In the 2015 Corporate Tax declaration, UFP made a positive adjustment to its tax base, increasing it by imports of 95.89 million euros (a figure that coincides with the net difference in expenses indicated above), in such a way that It was incorporated into the individual tax base of UFP, and into the tax base of the consolidation group whose dominant entity is Naturgy. In this sense, on December 13, 2016, a letter was submitted to the Central Delegation of Large Taxpayers of the AEAT requesting the rectification of the following self-assessments, and the corresponding return of undue income.

According to Naturgy, the rectifications requested determine a refund of 26.8 million euros, of which the amount of 9.9 million euros is in the nature of income improperly made through self-assessment.

The ruling of the National Court states that the net difference in expenses resulting from the operation was not considered accounting income for the UFP, but was recorded under the heading of “reserves”, because, in the opinion of the company, they constituted instruments of equity, and changes in equity due to transactions on equity instruments are not considered income or expenses. This was recognized in the report of the annual accounts of the UFP corresponding to 2015.

However, the Central Economic-Administrative Court (TEAC) does not share the classification of preferred shares as an equity instrument, but rather considers that, at a commercial level, they are a “financial hybrid between shares and obligations.” Administration “since the issuance of the PPF does not have an unconditional right to avoid the outflow of cash flows, since it is not avoidable to pay the remuneration to the PPF, the analysis of the economic background of the issuance of the PPF, carried out by UFP, allows us to conclude that, in accounting terms, the reference issue should be classified directly as a financial liability as a compound instrument in which the part that would be attributed to the financial liability would be the entire value of the PPF issued.”

Naturgy can still fight

In fact, the TEAC affirms that only if the payment of the stipulated remuneration is made freely and is not subject to any commitment would one of the most essential characteristics of equity instruments be fulfilled. Otherwise, it points out that when the payment of remuneration to the holders of the securities is mandatory, the instrument in question is “without a doubt” assimilated to a figure of liability (foreign debt).
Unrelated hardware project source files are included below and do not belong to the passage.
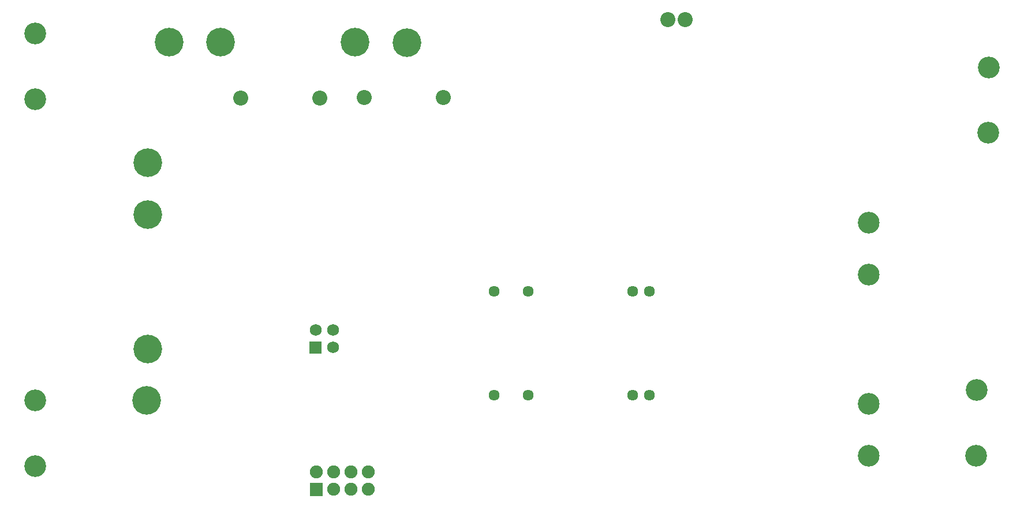
<source format=gbs>
G04 Layer: BottomSolderMaskLayer*
G04 EasyEDA v6.4.19.3, 2021-03-31T08:50:56+02:00*
G04 7e8d071977a24ced90268045b7a9a018,03b0b1bb86a94345b9bcc081285aab9b,10*
G04 Gerber Generator version 0.2*
G04 Scale: 100 percent, Rotated: No, Reflected: No *
G04 Dimensions in inches *
G04 leading zeros omitted , absolute positions ,3 integer and 6 decimal *
%FSLAX36Y36*%
%MOIN*%

%ADD40C,0.0680*%
%ADD42C,0.0749*%
%ADD45C,0.0867*%
%ADD46C,0.1655*%
%ADD47C,0.1261*%
%ADD48C,0.0634*%
%ADD58C,0.1253*%

%LPD*%
G36*
X2481000Y925999D02*
G01*
X2481000Y994000D01*
X2548999Y994000D01*
X2548999Y925999D01*
G37*
D40*
G01*
X2515000Y1060000D03*
G01*
X2615000Y960000D03*
G01*
X2615000Y1060000D03*
G36*
X2482500Y102500D02*
G01*
X2482500Y177500D01*
X2557500Y177500D01*
X2557500Y102500D01*
G37*
D42*
G01*
X2520000Y240000D03*
G01*
X2620000Y140000D03*
G01*
X2620000Y240000D03*
G01*
X2720000Y140000D03*
G01*
X2720000Y240000D03*
G01*
X2820000Y140000D03*
G01*
X2820000Y240000D03*
D45*
G01*
X4550000Y2855000D03*
G01*
X4650000Y2855000D03*
G01*
X2081649Y2400000D03*
G01*
X2538350Y2400000D03*
G01*
X3253350Y2405000D03*
G01*
X2796649Y2405000D03*
D46*
G01*
X2742790Y2725000D03*
G01*
X3042010Y2720000D03*
G01*
X1967200Y2725000D03*
G01*
X1667989Y2725000D03*
D47*
G01*
X6401999Y2579000D03*
G01*
X6401059Y2199980D03*
G01*
X896700Y2395999D03*
G01*
X897640Y2775019D03*
G01*
X896700Y275999D03*
G01*
X897640Y655019D03*
D48*
G01*
X4443819Y1284209D03*
G01*
X4345389Y1284209D03*
G01*
X3743029Y1284209D03*
G01*
X3546180Y1284209D03*
G01*
X3546180Y685790D03*
G01*
X3743029Y685790D03*
G01*
X4345389Y685790D03*
G01*
X4443819Y685790D03*
D47*
G01*
X6331999Y714000D03*
G01*
X6331059Y334980D03*
D46*
G01*
X1545000Y952210D03*
G01*
X1540000Y652989D03*
G01*
X1545000Y1727800D03*
G01*
X1545000Y2027010D03*
D58*
G01*
X5710000Y1682010D03*
G01*
X5710000Y1382010D03*
G01*
X5710000Y335000D03*
G01*
X5710000Y635000D03*
M02*

</source>
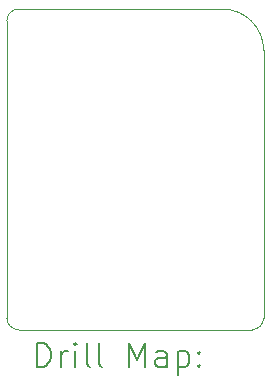
<source format=gbr>
%TF.GenerationSoftware,KiCad,Pcbnew,8.0.1*%
%TF.CreationDate,2024-07-14T02:03:27+08:00*%
%TF.ProjectId,555Sandbox,35353553-616e-4646-926f-782e6b696361,1.0.0*%
%TF.SameCoordinates,Original*%
%TF.FileFunction,Drillmap*%
%TF.FilePolarity,Positive*%
%FSLAX45Y45*%
G04 Gerber Fmt 4.5, Leading zero omitted, Abs format (unit mm)*
G04 Created by KiCad (PCBNEW 8.0.1) date 2024-07-14 02:03:27*
%MOMM*%
%LPD*%
G01*
G04 APERTURE LIST*
%ADD10C,0.050000*%
%ADD11C,0.200000*%
G04 APERTURE END LIST*
D10*
X9320000Y-6690000D02*
G75*
G02*
X9670000Y-7040000I0J-350000D01*
G01*
X9670708Y-9305000D02*
X9670000Y-7040000D01*
X7595708Y-9405000D02*
G75*
G02*
X7495001Y-9305005I0J100710D01*
G01*
X7495000Y-9305005D02*
X7495000Y-6790000D01*
X9670708Y-9305000D02*
G75*
G02*
X9570708Y-9405000I-100000J0D01*
G01*
X9570708Y-9405000D02*
X7595708Y-9405000D01*
X7495000Y-6790000D02*
G75*
G02*
X7595000Y-6690000I100000J0D01*
G01*
X7595000Y-6690000D02*
X9320000Y-6690000D01*
D11*
X7753277Y-9718984D02*
X7753277Y-9518984D01*
X7753277Y-9518984D02*
X7800896Y-9518984D01*
X7800896Y-9518984D02*
X7829467Y-9528508D01*
X7829467Y-9528508D02*
X7848515Y-9547555D01*
X7848515Y-9547555D02*
X7858039Y-9566603D01*
X7858039Y-9566603D02*
X7867562Y-9604698D01*
X7867562Y-9604698D02*
X7867562Y-9633270D01*
X7867562Y-9633270D02*
X7858039Y-9671365D01*
X7858039Y-9671365D02*
X7848515Y-9690412D01*
X7848515Y-9690412D02*
X7829467Y-9709460D01*
X7829467Y-9709460D02*
X7800896Y-9718984D01*
X7800896Y-9718984D02*
X7753277Y-9718984D01*
X7953277Y-9718984D02*
X7953277Y-9585650D01*
X7953277Y-9623746D02*
X7962801Y-9604698D01*
X7962801Y-9604698D02*
X7972324Y-9595174D01*
X7972324Y-9595174D02*
X7991372Y-9585650D01*
X7991372Y-9585650D02*
X8010420Y-9585650D01*
X8077086Y-9718984D02*
X8077086Y-9585650D01*
X8077086Y-9518984D02*
X8067562Y-9528508D01*
X8067562Y-9528508D02*
X8077086Y-9538031D01*
X8077086Y-9538031D02*
X8086610Y-9528508D01*
X8086610Y-9528508D02*
X8077086Y-9518984D01*
X8077086Y-9518984D02*
X8077086Y-9538031D01*
X8200896Y-9718984D02*
X8181848Y-9709460D01*
X8181848Y-9709460D02*
X8172324Y-9690412D01*
X8172324Y-9690412D02*
X8172324Y-9518984D01*
X8305658Y-9718984D02*
X8286610Y-9709460D01*
X8286610Y-9709460D02*
X8277086Y-9690412D01*
X8277086Y-9690412D02*
X8277086Y-9518984D01*
X8534229Y-9718984D02*
X8534229Y-9518984D01*
X8534229Y-9518984D02*
X8600896Y-9661841D01*
X8600896Y-9661841D02*
X8667563Y-9518984D01*
X8667563Y-9518984D02*
X8667563Y-9718984D01*
X8848515Y-9718984D02*
X8848515Y-9614222D01*
X8848515Y-9614222D02*
X8838991Y-9595174D01*
X8838991Y-9595174D02*
X8819944Y-9585650D01*
X8819944Y-9585650D02*
X8781848Y-9585650D01*
X8781848Y-9585650D02*
X8762801Y-9595174D01*
X8848515Y-9709460D02*
X8829467Y-9718984D01*
X8829467Y-9718984D02*
X8781848Y-9718984D01*
X8781848Y-9718984D02*
X8762801Y-9709460D01*
X8762801Y-9709460D02*
X8753277Y-9690412D01*
X8753277Y-9690412D02*
X8753277Y-9671365D01*
X8753277Y-9671365D02*
X8762801Y-9652317D01*
X8762801Y-9652317D02*
X8781848Y-9642793D01*
X8781848Y-9642793D02*
X8829467Y-9642793D01*
X8829467Y-9642793D02*
X8848515Y-9633270D01*
X8943753Y-9585650D02*
X8943753Y-9785650D01*
X8943753Y-9595174D02*
X8962801Y-9585650D01*
X8962801Y-9585650D02*
X9000896Y-9585650D01*
X9000896Y-9585650D02*
X9019944Y-9595174D01*
X9019944Y-9595174D02*
X9029467Y-9604698D01*
X9029467Y-9604698D02*
X9038991Y-9623746D01*
X9038991Y-9623746D02*
X9038991Y-9680889D01*
X9038991Y-9680889D02*
X9029467Y-9699936D01*
X9029467Y-9699936D02*
X9019944Y-9709460D01*
X9019944Y-9709460D02*
X9000896Y-9718984D01*
X9000896Y-9718984D02*
X8962801Y-9718984D01*
X8962801Y-9718984D02*
X8943753Y-9709460D01*
X9124705Y-9699936D02*
X9134229Y-9709460D01*
X9134229Y-9709460D02*
X9124705Y-9718984D01*
X9124705Y-9718984D02*
X9115182Y-9709460D01*
X9115182Y-9709460D02*
X9124705Y-9699936D01*
X9124705Y-9699936D02*
X9124705Y-9718984D01*
X9124705Y-9595174D02*
X9134229Y-9604698D01*
X9134229Y-9604698D02*
X9124705Y-9614222D01*
X9124705Y-9614222D02*
X9115182Y-9604698D01*
X9115182Y-9604698D02*
X9124705Y-9595174D01*
X9124705Y-9595174D02*
X9124705Y-9614222D01*
M02*

</source>
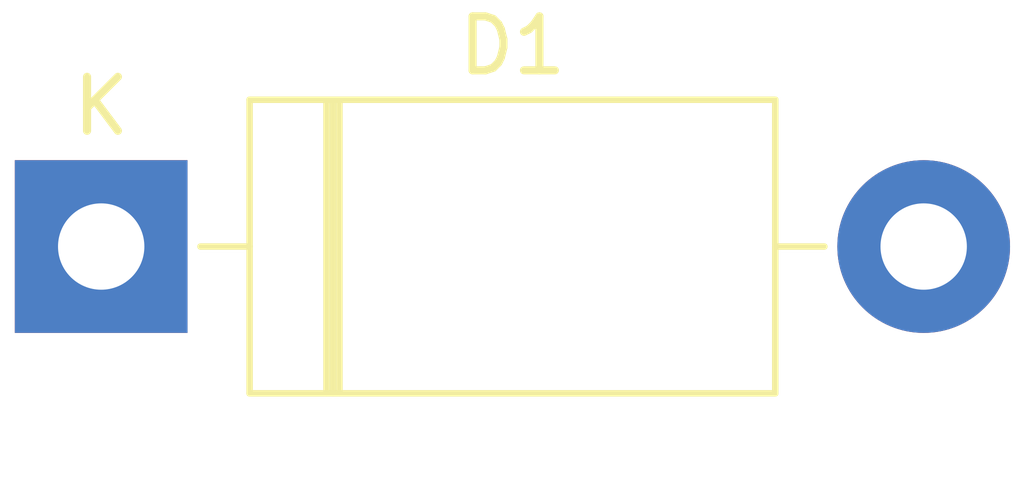
<source format=kicad_pcb>
(kicad_pcb (version 20221018) (generator pcbnew)

  (general
    (thickness 1.6)
  )

  (paper "A4")
  (layers
    (0 "F.Cu" signal)
    (31 "B.Cu" signal)
    (32 "B.Adhes" user "B.Adhesive")
    (33 "F.Adhes" user "F.Adhesive")
    (34 "B.Paste" user)
    (35 "F.Paste" user)
    (36 "B.SilkS" user "B.Silkscreen")
    (37 "F.SilkS" user "F.Silkscreen")
    (38 "B.Mask" user)
    (39 "F.Mask" user)
    (40 "Dwgs.User" user "User.Drawings")
    (41 "Cmts.User" user "User.Comments")
    (42 "Eco1.User" user "User.Eco1")
    (43 "Eco2.User" user "User.Eco2")
    (44 "Edge.Cuts" user)
    (45 "Margin" user)
    (46 "B.CrtYd" user "B.Courtyard")
    (47 "F.CrtYd" user "F.Courtyard")
    (48 "B.Fab" user)
    (49 "F.Fab" user)
    (50 "User.1" user)
    (51 "User.2" user)
    (52 "User.3" user)
    (53 "User.4" user)
    (54 "User.5" user)
    (55 "User.6" user)
    (56 "User.7" user)
    (57 "User.8" user)
    (58 "User.9" user)
  )

  (setup
    (pad_to_mask_clearance 0)
    (pcbplotparams
      (layerselection 0x00010fc_ffffffff)
      (plot_on_all_layers_selection 0x0000000_00000000)
      (disableapertmacros false)
      (usegerberextensions false)
      (usegerberattributes true)
      (usegerberadvancedattributes true)
      (creategerberjobfile true)
      (dashed_line_dash_ratio 12.000000)
      (dashed_line_gap_ratio 3.000000)
      (svgprecision 4)
      (plotframeref false)
      (viasonmask false)
      (mode 1)
      (useauxorigin false)
      (hpglpennumber 1)
      (hpglpenspeed 20)
      (hpglpendiameter 15.000000)
      (dxfpolygonmode true)
      (dxfimperialunits true)
      (dxfusepcbnewfont true)
      (psnegative false)
      (psa4output false)
      (plotreference true)
      (plotvalue true)
      (plotinvisibletext false)
      (sketchpadsonfab false)
      (subtractmaskfromsilk false)
      (outputformat 1)
      (mirror false)
      (drillshape 1)
      (scaleselection 1)
      (outputdirectory "")
    )
  )

  (net 0 "")
  (net 1 "+12V")
  (net 2 "Net-(D1-A)")

  (footprint "Diode_THT:D_DO-201AD_P15.24mm_Horizontal" (layer "F.Cu") (at 147.32 -114.3))

)

</source>
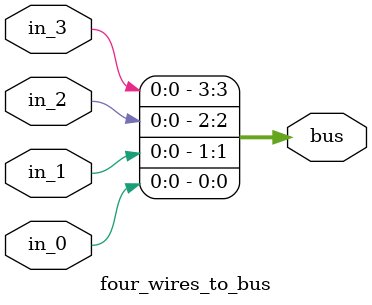
<source format=sv>
module four_wires_to_bus(
		input wire in_0,
		input wire in_1,
		input wire in_2,
		input wire in_3,
		
		output [3:0] bus
	);
	
	assign bus = {in_3, in_2, in_1, in_0}; // making sure the biggest bit is where is supposed to be
	
endmodule
</source>
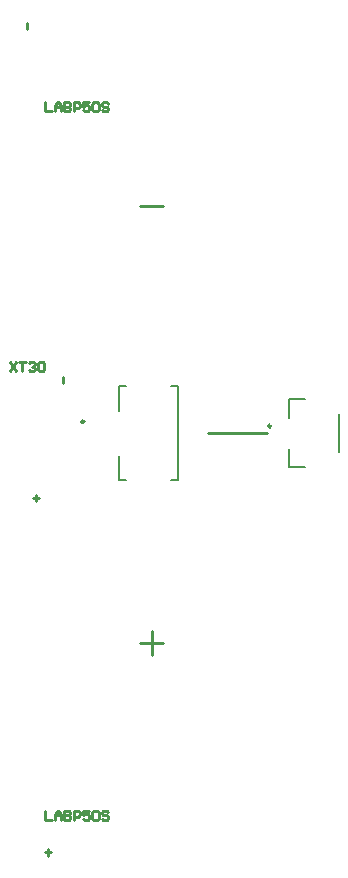
<source format=gto>
G04*
G04 #@! TF.GenerationSoftware,Altium Limited,Altium Designer,24.9.1 (31)*
G04*
G04 Layer_Color=65535*
%FSLAX44Y44*%
%MOMM*%
G71*
G04*
G04 #@! TF.SameCoordinates,B8B67402-8590-40DF-8F2E-53978CF21371*
G04*
G04*
G04 #@! TF.FilePolarity,Positive*
G04*
G01*
G75*
%ADD10C,0.2500*%
%ADD11C,0.2000*%
%ADD12C,0.2540*%
D10*
X-524500Y490000D02*
G03*
X-524500Y490000I-1250J0D01*
G01*
X-366250Y486250D02*
G03*
X-366250Y486250I-1250J0D01*
G01*
D11*
X-451250Y519750D02*
X-445000D01*
X-495000D02*
X-488750D01*
X-495000Y440250D02*
Y461250D01*
Y498750D02*
Y519750D01*
X-451250Y440250D02*
X-445000D01*
X-495000D02*
X-488750D01*
X-445000D02*
Y519750D01*
X-351250Y451250D02*
X-337500D01*
X-308750Y464000D02*
Y496000D01*
X-351250Y508750D02*
X-337500D01*
X-351250Y493000D02*
Y508750D01*
Y451250D02*
Y467000D01*
D12*
X-420000Y480000D02*
X-370000D01*
X-572540Y822540D02*
Y827872D01*
X-555206Y122540D02*
Y127872D01*
X-557872Y125206D02*
X-552540D01*
X-542540Y522540D02*
Y527872D01*
X-565206Y422540D02*
Y427872D01*
X-567872Y425206D02*
X-562540D01*
X-587460Y540537D02*
X-582128Y532540D01*
Y540537D02*
X-587460Y532540D01*
X-579463Y540537D02*
X-574131D01*
X-576797D01*
Y532540D01*
X-571465Y539204D02*
X-570132Y540537D01*
X-567466D01*
X-566133Y539204D01*
Y537872D01*
X-567466Y536539D01*
X-568799D01*
X-567466D01*
X-566133Y535206D01*
Y533873D01*
X-567466Y532540D01*
X-570132D01*
X-571465Y533873D01*
X-563468Y539204D02*
X-562135Y540537D01*
X-559469D01*
X-558136Y539204D01*
Y533873D01*
X-559469Y532540D01*
X-562135D01*
X-563468Y533873D01*
Y539204D01*
X-557460Y160537D02*
Y152540D01*
X-552128D01*
X-549463D02*
Y157872D01*
X-546797Y160537D01*
X-544131Y157872D01*
Y152540D01*
Y156539D01*
X-549463D01*
X-541465Y160537D02*
Y152540D01*
X-537466D01*
X-536133Y153873D01*
Y155206D01*
X-537466Y156539D01*
X-541465D01*
X-537466D01*
X-536133Y157872D01*
Y159205D01*
X-537466Y160537D01*
X-541465D01*
X-533468Y152540D02*
Y160537D01*
X-529469D01*
X-528136Y159205D01*
Y156539D01*
X-529469Y155206D01*
X-533468D01*
X-520139Y160537D02*
X-525470D01*
Y156539D01*
X-522804Y157872D01*
X-521472D01*
X-520139Y156539D01*
Y153873D01*
X-521472Y152540D01*
X-524137D01*
X-525470Y153873D01*
X-517473Y159205D02*
X-516140Y160537D01*
X-513474D01*
X-512141Y159205D01*
Y153873D01*
X-513474Y152540D01*
X-516140D01*
X-517473Y153873D01*
Y159205D01*
X-504144D02*
X-505477Y160537D01*
X-508143D01*
X-509476Y159205D01*
Y157872D01*
X-508143Y156539D01*
X-505477D01*
X-504144Y155206D01*
Y153873D01*
X-505477Y152540D01*
X-508143D01*
X-509476Y153873D01*
X-557460Y760537D02*
Y752540D01*
X-552128D01*
X-549463D02*
Y757872D01*
X-546797Y760537D01*
X-544131Y757872D01*
Y752540D01*
Y756539D01*
X-549463D01*
X-541465Y760537D02*
Y752540D01*
X-537466D01*
X-536133Y753873D01*
Y755206D01*
X-537466Y756539D01*
X-541465D01*
X-537466D01*
X-536133Y757872D01*
Y759204D01*
X-537466Y760537D01*
X-541465D01*
X-533468Y752540D02*
Y760537D01*
X-529469D01*
X-528136Y759204D01*
Y756539D01*
X-529469Y755206D01*
X-533468D01*
X-520139Y760537D02*
X-525470D01*
Y756539D01*
X-522804Y757872D01*
X-521472D01*
X-520139Y756539D01*
Y753873D01*
X-521472Y752540D01*
X-524137D01*
X-525470Y753873D01*
X-517473Y759204D02*
X-516140Y760537D01*
X-513474D01*
X-512141Y759204D01*
Y753873D01*
X-513474Y752540D01*
X-516140D01*
X-517473Y753873D01*
Y759204D01*
X-504144D02*
X-505477Y760537D01*
X-508143D01*
X-509476Y759204D01*
Y757872D01*
X-508143Y756539D01*
X-505477D01*
X-504144Y755206D01*
Y753873D01*
X-505477Y752540D01*
X-508143D01*
X-509476Y753873D01*
X-477460Y672540D02*
X-457467D01*
X-477460Y302537D02*
X-457467D01*
X-467463Y312533D02*
Y292540D01*
M02*

</source>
The Court agrees with TEAC and has failed to dismiss the contentious-administrative appeal, including the imposition of costs on naturgy. This ruling is subject to an appeal in cassation, which must be prepared before the Contentious-Administrative Chamber within a period of 30 days from the day following its notification. Company sources consulted by this means have preferred not to comment.

What about preferred shares?

Preferred securities form part of the company’s share capital but do not give their holders voting rights at general shareholders’ meetings. However, they do have preference when it comes to collecting the dividend over ordinary shareholders if the company does not perform well. The preferred shares can be redeemed by the company, which means that it can buy the preferred shares at the same price at which they were sold.